Il n’est pas le premier à formuler une telle requête. Le médecin François Benedetti fut un précurseur. La question fut même évoquée à l’Assemblée territoriale. Faut-il souligner une nouvelle fois qu’au mépris de la réglementation, l’île est la seule et unique région française à ne pas posséder de CHU ? Doit-on évoquer les démarches multiples et variées auprès des différents ministres concernés et au sein des sphères gouvernementales pour que cette injustice soit rétablie ? Récemment encore, la conseillère exécutive et praticienne Bianca Fazi ne recueillit que réponses évasives, sourdes oreilles, ou mutisme éloquent à cette revendication en tous points légitime. La remettre sur le devant de la scène lors de ce colloque permettra-t-il de débloquer ce dossier ? Acceptons-en l’augure.
On le voit sans l’esquisse de l’ombre d’un doute. La démarche de la coordination est bâtie sur quatre piliers complémentaires. Ils allient le témoignage de la réalité, l’action conjointe pour développer des projets communs, intégrer les personnes pauvres dans la conception, la réalisation et l’amélioration des projets qui les concernent. Enfin, dans une sorte de pierre angulaire, l’appel à l’implication des différents acteurs dont les capacités professionnelles ou électives seraient efficientes pour faire reculer la précarité, tant dans ses causes que ses conséquences.
Lendemains d’espérance
Ambition, avons-nous écrit précédemment. Nul n’en disconviendra.

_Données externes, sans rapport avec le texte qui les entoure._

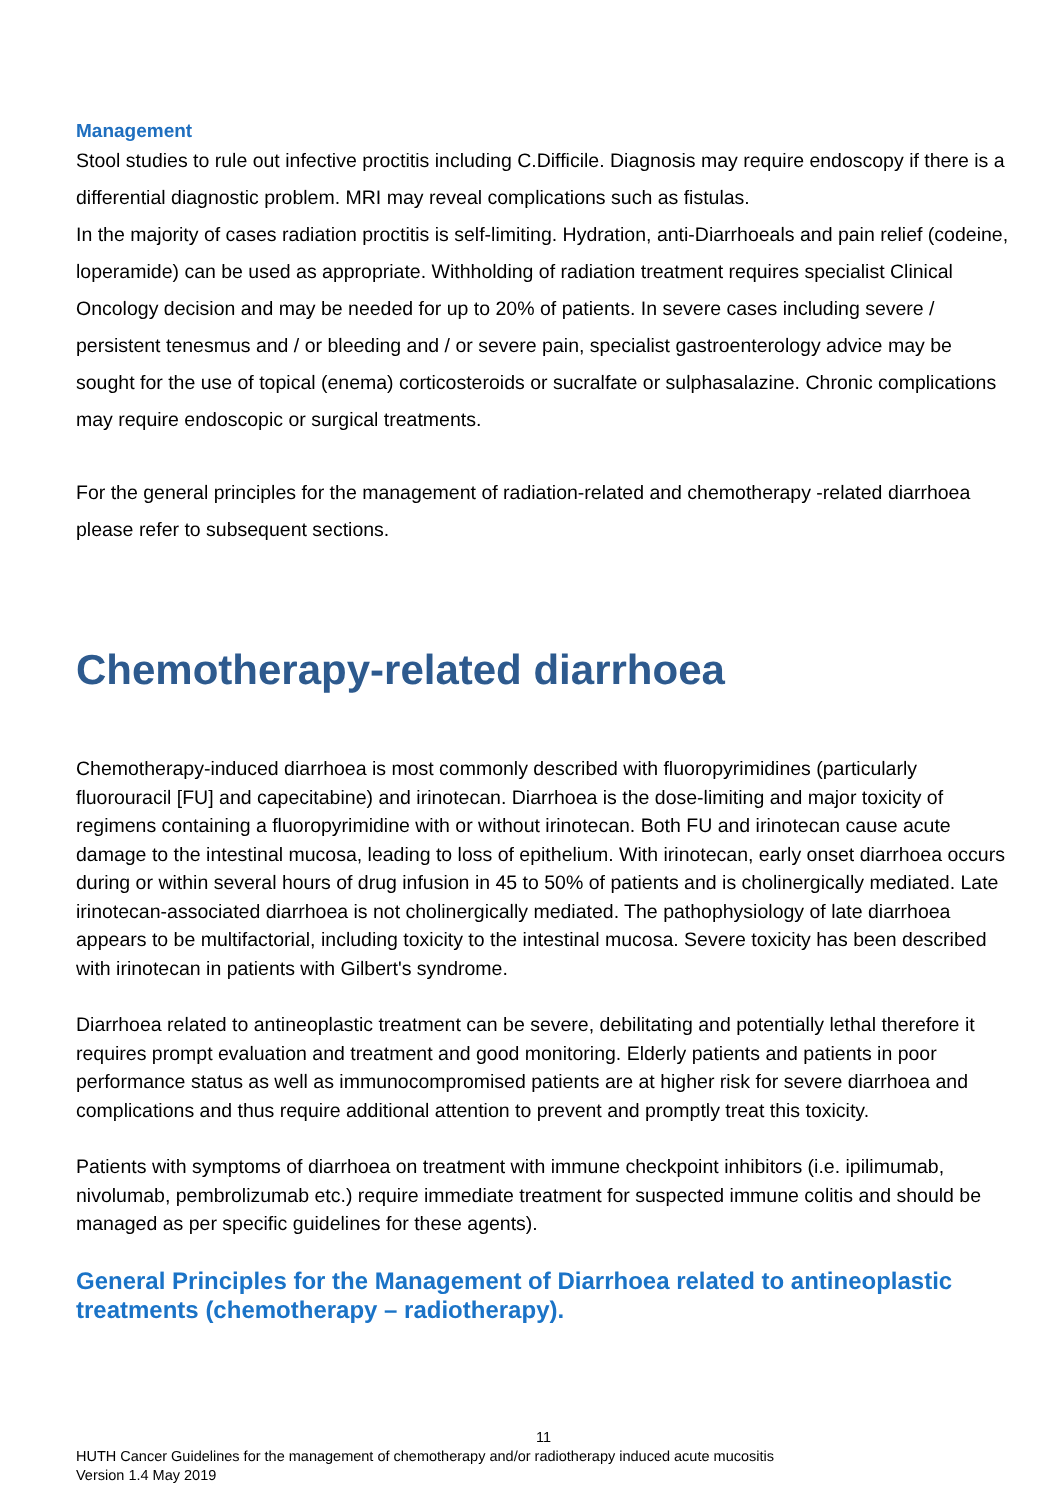Management
Stool studies to rule out infective proctitis including C.Difficile. Diagnosis may require endoscopy if there is a differential diagnostic problem. MRI may reveal complications such as fistulas.
In the majority of cases radiation proctitis is self-limiting. Hydration, anti-Diarrhoeals and pain relief (codeine, loperamide) can be used as appropriate. Withholding of radiation treatment requires specialist Clinical Oncology decision and may be needed for up to 20% of patients. In severe cases including severe / persistent tenesmus and / or bleeding and / or severe pain, specialist gastroenterology advice may be sought for the use of topical (enema) corticosteroids or sucralfate or sulphasalazine. Chronic complications may require endoscopic or surgical treatments.
For the general principles for the management of radiation-related and chemotherapy -related diarrhoea please refer to subsequent sections.
Chemotherapy-related diarrhoea
Chemotherapy-induced diarrhoea is most commonly described with fluoropyrimidines (particularly fluorouracil [FU] and capecitabine) and irinotecan. Diarrhoea is the dose-limiting and major toxicity of regimens containing a fluoropyrimidine with or without irinotecan. Both FU and irinotecan cause acute damage to the intestinal mucosa, leading to loss of epithelium. With irinotecan, early onset diarrhoea occurs during or within several hours of drug infusion in 45 to 50% of patients and is cholinergically mediated. Late irinotecan-associated diarrhoea is not cholinergically mediated. The pathophysiology of late diarrhoea appears to be multifactorial, including toxicity to the intestinal mucosa. Severe toxicity has been described with irinotecan in patients with Gilbert's syndrome.
Diarrhoea related to antineoplastic treatment can be severe, debilitating and potentially lethal therefore it requires prompt evaluation and treatment and good monitoring. Elderly patients and patients in poor performance status as well as immunocompromised patients are at higher risk for severe diarrhoea and complications and thus require additional attention to prevent and promptly treat this toxicity.
Patients with symptoms of diarrhoea on treatment with immune checkpoint inhibitors (i.e. ipilimumab, nivolumab, pembrolizumab etc.) require immediate treatment for suspected immune colitis and should be managed as per specific guidelines for these agents).
General Principles for the Management of Diarrhoea related to antineoplastic treatments (chemotherapy – radiotherapy).
11
HUTH Cancer Guidelines for the management of chemotherapy and/or radiotherapy induced acute mucositis
Version 1.4 May 2019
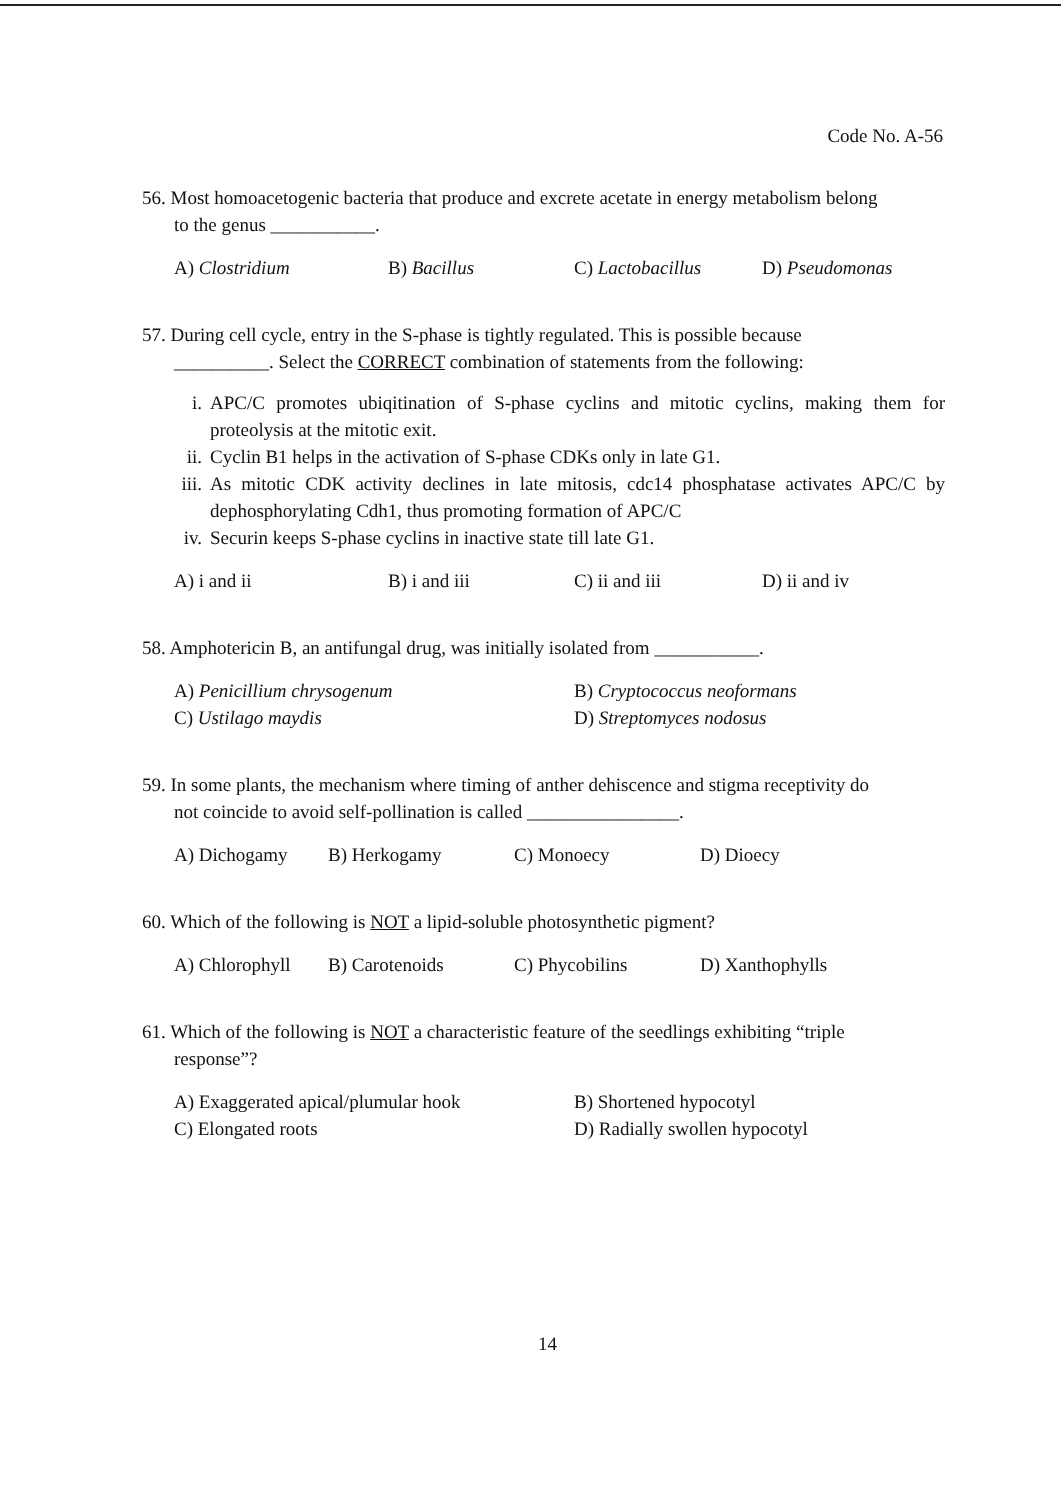Code No. A-56
56. Most homoacetogenic bacteria that produce and excrete acetate in energy metabolism belong
to the genus ___________.
A) Clostridium B) Bacillus C) Lactobacillus D) Pseudomonas
57. During cell cycle, entry in the S-phase is tightly regulated. This is possible because
__________. Select the CORRECT combination of statements from the following:
i. APC/C promotes ubiqitination of S-phase cyclins and mitotic cyclins, making them for proteolysis at the mitotic exit.
ii. Cyclin B1 helps in the activation of S-phase CDKs only in late G1.
iii. As mitotic CDK activity declines in late mitosis, cdc14 phosphatase activates APC/C by dephosphorylating Cdh1, thus promoting formation of APC/C
iv. Securin keeps S-phase cyclins in inactive state till late G1.
A) i and ii B) i and iii C) ii and iii D) ii and iv
58. Amphotericin B, an antifungal drug, was initially isolated from ___________.
A) Penicillium chrysogenum B) Cryptococcus neoformans C) Ustilago maydis D) Streptomyces nodosus
59. In some plants, the mechanism where timing of anther dehiscence and stigma receptivity do
not coincide to avoid self-pollination is called ________________.
A) Dichogamy B) Herkogamy C) Monoecy D) Dioecy
60. Which of the following is NOT a lipid-soluble photosynthetic pigment?
A) Chlorophyll B) Carotenoids C) Phycobilins D) Xanthophylls
61. Which of the following is NOT a characteristic feature of the seedlings exhibiting “triple
response”?
A) Exaggerated apical/plumular hook B) Shortened hypocotyl C) Elongated roots D) Radially swollen hypocotyl
14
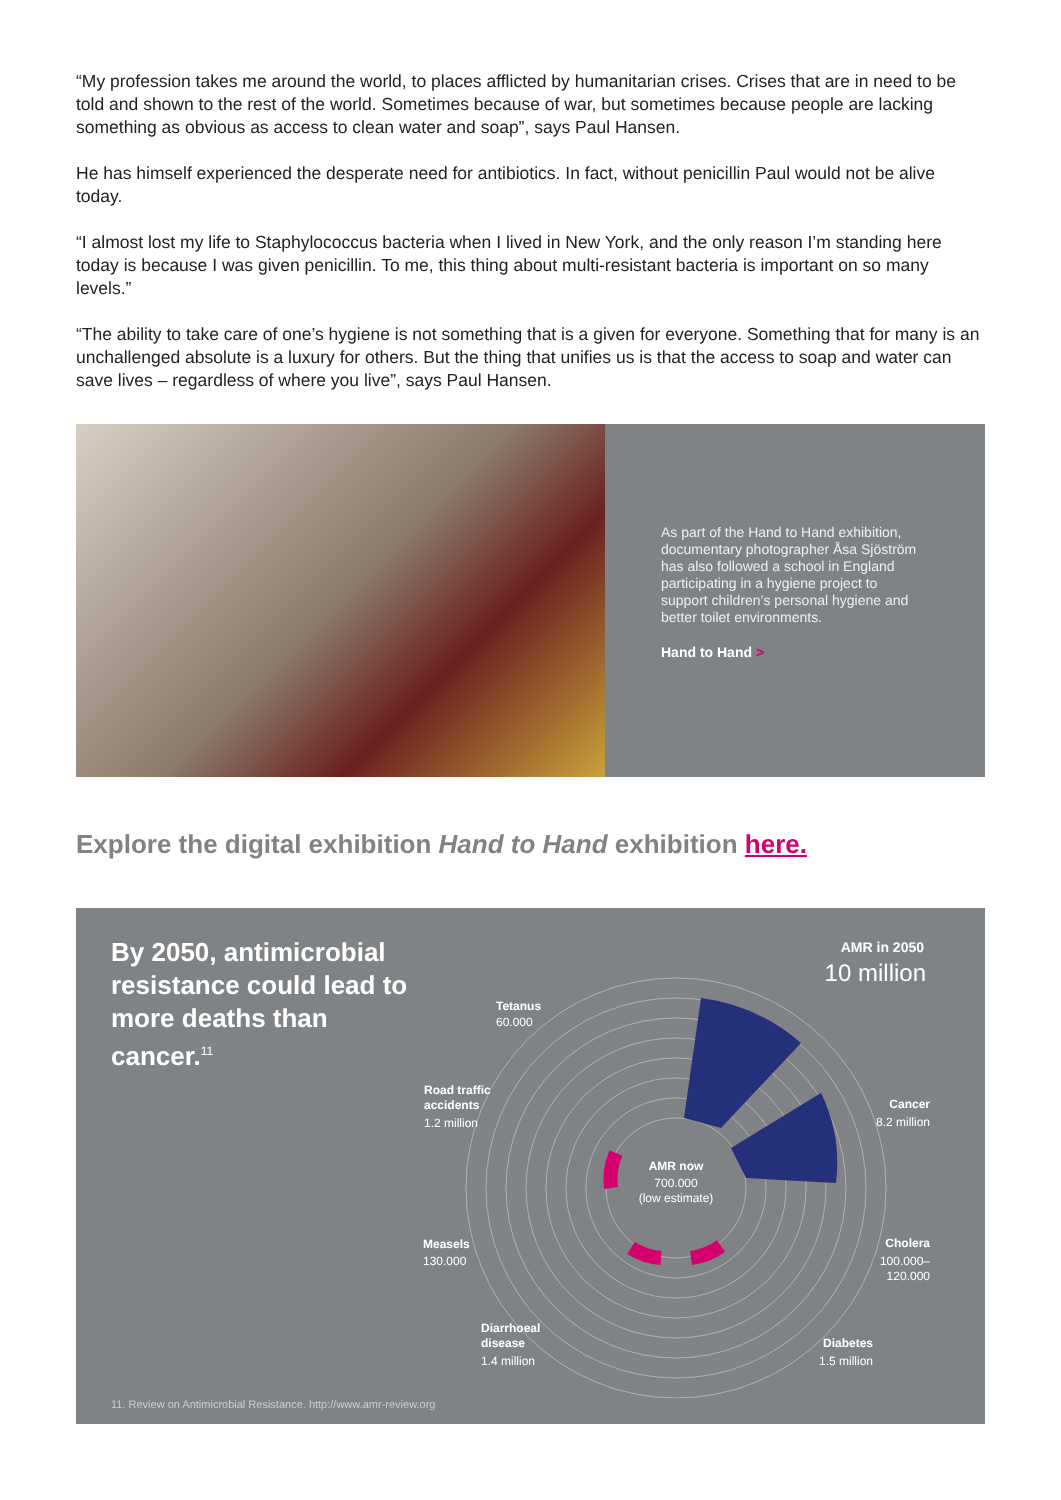“My profession takes me around the world, to places afflicted by humanitarian crises. Crises that are in need to be told and shown to the rest of the world. Sometimes because of war, but sometimes because people are lacking something as obvious as access to clean water and soap”, says Paul Hansen.
He has himself experienced the desperate need for antibiotics. In fact, without penicillin Paul would not be alive today.
“I almost lost my life to Staphylococcus bacteria when I lived in New York, and the only reason I’m standing here today is because I was given penicillin. To me, this thing about multi-resistant bacteria is important on so many levels.”
“The ability to take care of one’s hygiene is not something that is a given for everyone. Something that for many is an unchallenged absolute is a luxury for others. But the thing that unifies us is that the access to soap and water can save lives – regardless of where you live”, says Paul Hansen.
As part of the Hand to Hand exhibition, documentary photographer Åsa Sjöström has also followed a school in England participating in a hygiene project to support children’s personal hygiene and better toilet environments.
Hand to Hand >
Explore the digital exhibition Hand to Hand exhibition here.
By 2050, antimicrobial resistance could lead to more deaths than cancer.<sup>11</sup>
AMR now
700.000
(low estimate)
AMR in 2050
10 million
Tetanus
60.000
Road traffic
accidents
1.2 million
Cancer
8.2 million
Measels
130.000
Cholera
100.000–
120.000
Diarrhoeal
disease
1.4 million
Diabetes
1.5 million
11. Review on Antimicrobial Resistance. http://www.amr-review.org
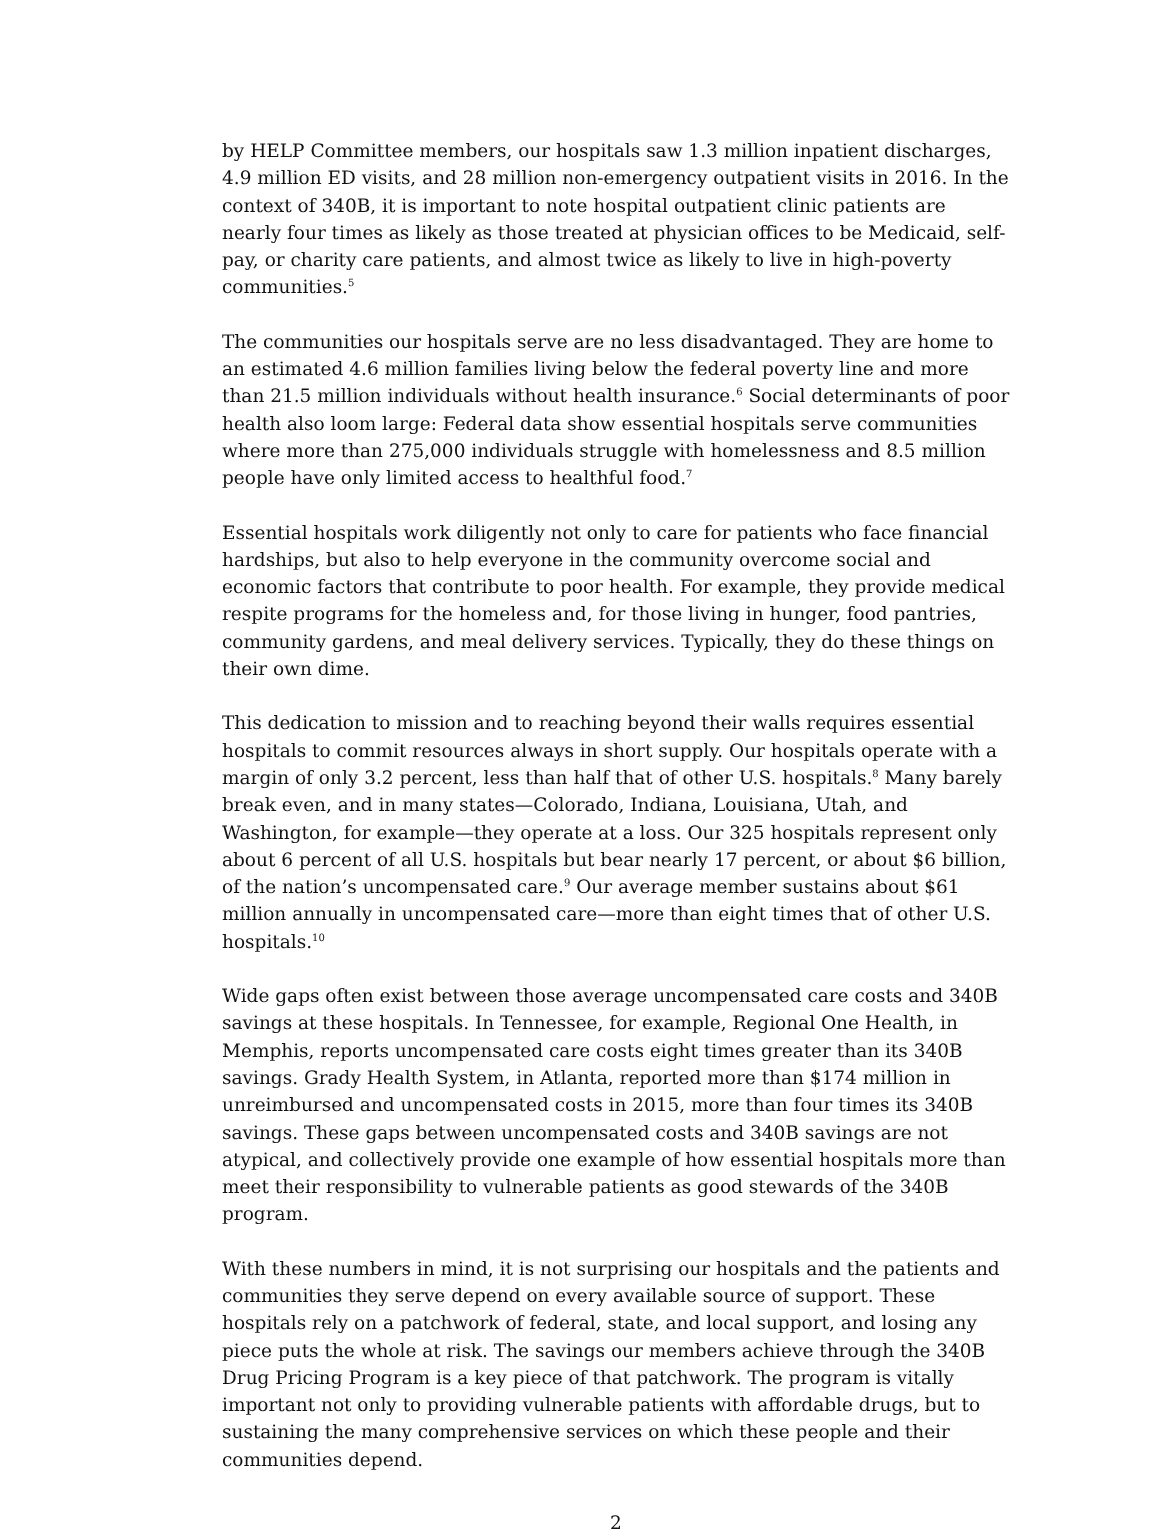by HELP Committee members, our hospitals saw 1.3 million inpatient discharges, 4.9 million ED visits, and 28 million non-emergency outpatient visits in 2016. In the context of 340B, it is important to note hospital outpatient clinic patients are nearly four times as likely as those treated at physician offices to be Medicaid, self-pay, or charity care patients, and almost twice as likely to live in high-poverty communities.<sup>5</sup>
The communities our hospitals serve are no less disadvantaged. They are home to an estimated 4.6 million families living below the federal poverty line and more than 21.5 million individuals without health insurance.<sup>6</sup> Social determinants of poor health also loom large: Federal data show essential hospitals serve communities where more than 275,000 individuals struggle with homelessness and 8.5 million people have only limited access to healthful food.<sup>7</sup>
Essential hospitals work diligently not only to care for patients who face financial hardships, but also to help everyone in the community overcome social and economic factors that contribute to poor health. For example, they provide medical respite programs for the homeless and, for those living in hunger, food pantries, community gardens, and meal delivery services. Typically, they do these things on their own dime.
This dedication to mission and to reaching beyond their walls requires essential hospitals to commit resources always in short supply. Our hospitals operate with a margin of only 3.2 percent, less than half that of other U.S. hospitals.<sup>8</sup> Many barely break even, and in many states—Colorado, Indiana, Louisiana, Utah, and Washington, for example—they operate at a loss. Our 325 hospitals represent only about 6 percent of all U.S. hospitals but bear nearly 17 percent, or about $6 billion, of the nation’s uncompensated care.<sup>9</sup> Our average member sustains about $61 million annually in uncompensated care—more than eight times that of other U.S. hospitals.<sup>10</sup>
Wide gaps often exist between those average uncompensated care costs and 340B savings at these hospitals. In Tennessee, for example, Regional One Health, in Memphis, reports uncompensated care costs eight times greater than its 340B savings. Grady Health System, in Atlanta, reported more than $174 million in unreimbursed and uncompensated costs in 2015, more than four times its 340B savings. These gaps between uncompensated costs and 340B savings are not atypical, and collectively provide one example of how essential hospitals more than meet their responsibility to vulnerable patients as good stewards of the 340B program.
With these numbers in mind, it is not surprising our hospitals and the patients and communities they serve depend on every available source of support. These hospitals rely on a patchwork of federal, state, and local support, and losing any piece puts the whole at risk. The savings our members achieve through the 340B Drug Pricing Program is a key piece of that patchwork. The program is vitally important not only to providing vulnerable patients with affordable drugs, but to sustaining the many comprehensive services on which these people and their communities depend.
2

Mais se hisser à la hauteur de cet enjeu est une obligation morale. François Pernin et l’ensemble de ce groupe persistent et signent. L’exclusion n’est pas une fatalité. Unis par le rejet de l’iniquité et le soutien à ceux qui parfois n’ont même pas le strict nécessaire pour survivre, ces personnes font du droit humain un étendard qu’ils lèvent au vent de lendemains d’espérance.
Sous le soleil la misère, disions-nous d’emblée. Mais elle n’a pas de saison. Et en mémoire nous revient cette phrase de Victor Hugo « Voici venir l’hiver, terreur des pauvres gens. » Il n’est que temps dans une île gorgée de potentialités, et que l’on dit propice aux élans solidaires, que de telles assertions ne soient plus jamais d’actualité.
Associations à la CLE
La Coordination inter-associative de lutte contre l’exclusion, que préside François Pernin, est composée de quinze associations. A Fratellanza. Avà Basta. Avà Simu. Croix-Rouge. Fraternité du partage. Falep. Falepa Corsica. Entraide protestante. Hors Normes. Les Uns visibles. Médecins du Monde. Présence Bis. Restos du Cœur. Secours Catholique. Secours Populaire.